Auskunfteien wie die Schufa speichern Daten von vielen Leuten wie den Namen, Geburtsort und -datum, ehemalige und aktuelle Anschriften sowie Informationen über Bankkonten, Kreditkarten, Kredite, Bürgschaften, Leasing-, Ratenzahlungs- und Mobilfunkverträge. Sie erfassen ebenfalls, wenn jemand seine Rechnungen nicht bezahlt oder irgendwelche Vollstreckungsmaßnahmen vorliegen. Allerdings bleiben wesentliche Informationen über den wirtschaftlichen Status eines Bürgers außen vor, dazu zählen Angaben über das Einkommen, Vermögen oder den Beruf des Einzelnen. Die Schufa stellt auch keine eigenen Recherchen an. Sie füttert ihr System vielmehr vor allem mit den Daten, die sie von ihren 4.500 Vertragspartnern erhält, ob Banken oder Mobilfunkunternehmen. Daneben speist die Schufa Daten aus öffentlichen Verzeichnissen und amtlichen Bekanntmachungen ein. Sie erfasst entsprechend, wenn jemand mit einem Offenbarungseid seine Zahlungsunfähigkeit erklärt hat. Beim Offenbarungseid erklären Gläubiger, ihre Vermögensverhältnisse korrekt dargestellt zu haben – und ihren Zahlungsverpflichtungen nicht mehr nachkommen zu können.

Der Scorewert

Aus all diesen Daten ermittelt das Unternehmen dann einen "Scorewert" für Kunden, der zwischen eins und 100 liegt. Der Score soll die statistische Wahrscheinlichkeit angeben, mit der ein Kundin ihren Verpflichtungen nachkommen wird. Je niedriger der Wert ist, desto unwahrscheinlicher ist dies. Laut eigenen Angaben lagen der Schufa 2021 über 91,1 Prozent der volljährigen Verbraucher nur positive Informationen vor und bei 8,9 Prozent negative Informationen. Wie die Schufa den Score genau berechnet, ist ihr Geheimnis. Der Bundesgerichtshof hat Anfang 2014 die Klage einer Verbraucherin abgelehnt, die Auskunft über das Verfahren verlangt hat. Allerdings prüft der Europäische Gerichtshof aktuell, ob der Scorewert gegen die Datenschutz-Grundverordnung verstößt. Die Schufa hat von 68 Millionen Menschen in Deutschland unter anderem folgende Daten erfasst: Adresse, Geburtsdatum, Zahl der Girokonten sowie unbezahlte. 2023 wurde bekannt, dass die Schufa plant, über eine App auch an Kontodaten zu kommen. Wer dem Unternehmen Einblick in seine Kontodaten gibt, soll damit unter bestimmten Umständen seinen Scorewert verbessern können. Verbraucherschützerinnen bewerteten das Vorgehen kritisch.
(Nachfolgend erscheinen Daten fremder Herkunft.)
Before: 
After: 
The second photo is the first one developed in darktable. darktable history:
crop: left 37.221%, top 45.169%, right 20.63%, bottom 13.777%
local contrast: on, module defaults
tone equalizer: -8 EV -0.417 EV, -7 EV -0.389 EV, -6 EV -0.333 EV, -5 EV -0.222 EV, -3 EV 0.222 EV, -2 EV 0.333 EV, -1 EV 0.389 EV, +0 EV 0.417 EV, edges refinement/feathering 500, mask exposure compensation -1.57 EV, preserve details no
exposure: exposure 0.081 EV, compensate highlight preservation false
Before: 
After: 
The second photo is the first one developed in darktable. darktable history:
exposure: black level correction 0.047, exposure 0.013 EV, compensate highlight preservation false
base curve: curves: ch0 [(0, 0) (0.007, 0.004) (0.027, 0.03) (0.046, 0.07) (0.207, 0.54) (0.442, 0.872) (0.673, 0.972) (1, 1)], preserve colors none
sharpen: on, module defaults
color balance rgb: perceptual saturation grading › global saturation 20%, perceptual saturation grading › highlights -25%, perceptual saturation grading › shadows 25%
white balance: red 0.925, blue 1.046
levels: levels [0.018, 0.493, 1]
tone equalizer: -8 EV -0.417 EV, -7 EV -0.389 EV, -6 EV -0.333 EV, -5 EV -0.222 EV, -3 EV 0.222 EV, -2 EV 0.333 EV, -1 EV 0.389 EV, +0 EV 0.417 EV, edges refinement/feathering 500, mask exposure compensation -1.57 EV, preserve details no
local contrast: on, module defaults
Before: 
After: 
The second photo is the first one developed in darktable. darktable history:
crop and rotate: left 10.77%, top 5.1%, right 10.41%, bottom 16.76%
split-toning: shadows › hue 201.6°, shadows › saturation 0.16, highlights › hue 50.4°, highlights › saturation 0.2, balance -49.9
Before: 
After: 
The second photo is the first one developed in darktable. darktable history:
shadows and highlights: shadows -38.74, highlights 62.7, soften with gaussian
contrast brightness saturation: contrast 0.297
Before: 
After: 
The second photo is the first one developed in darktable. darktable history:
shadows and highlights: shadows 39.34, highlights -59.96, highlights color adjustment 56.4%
Für die Unternehmen erstellt die Schufa dagegen sogenannte Branchenscores, die sich meist auf einen Zeitraum von 15 Monaten beziehen. Die Firmen erhalten dabei spezifische Daten über die Kunden. Jene Kunden, die häufig umziehen, müssen hier mit einem schlechteren Wert rechnen. Das mag berechtigt sein bei Leuten, die oft umziehen und als sogenannte Mietnomaden die Miete prellen. Aber andere Menschen wechseln oft den Wohnsitz, weil es die private oder berufliche Situation verlangt, und bezahlen die jeweilige Miete zuverlässig. Zum Nachteil kann es jemandem auch gereichen, wenn er keinen Dispokredit – mit dem er sein Konto bis zu einer bestimmten Höhe überziehen kann – bei seiner Bank hat. Früher wirkte es sich sogar negativ aus, wenn eine Verbraucherin ihren Scorewert bei der Schufa erfragen wollte: Das ist mittlerweile verboten.

Wen die Schufa bewertet, dem muss sie auf Anfrage alle gespeicherten Daten mitteilen. So sieht es das Bundesdatenschutzgesetz vor. Wer keine Schulden macht, ist wegen der fehlenden Schuldenhistorie schwer einzuschätzen. Da greifen Auskunfteien bisweilen auch zu einer Hilfskonstruktion, dem sogenannten "Geoscoring". Es ist umstritten, weil hier jemand nach dem Verhalten seiner Nachbarn beurteilt wird. Hat jemand beispielsweise viele säumige Schuldnerinnen als Nachbarinnen, wirkt sich dies negativ auf seine eigene Bonitätsbewertung aus. Allerdings darf das Geoscoring nicht allein für die Beurteilung eines Kunden herangezogen werden. Einige Vorgehensweisen hat der Gesetzgeber den Auskunfteien mittlerweile untersagt. So darf die Häufigkeit des Wechselns der Bankverbindung nicht mehr als Kriterium herangezogen werden. Früher wurde damit regelmäßig diejenige Verbraucherin bestraft, die sich eigentlich vorbildlich im Sinn des für eine Marktwirtschaft essenziellen Wettbewerbs verhielt und des Öfteren zu dem Institut mit besseren Konditionen wechselte.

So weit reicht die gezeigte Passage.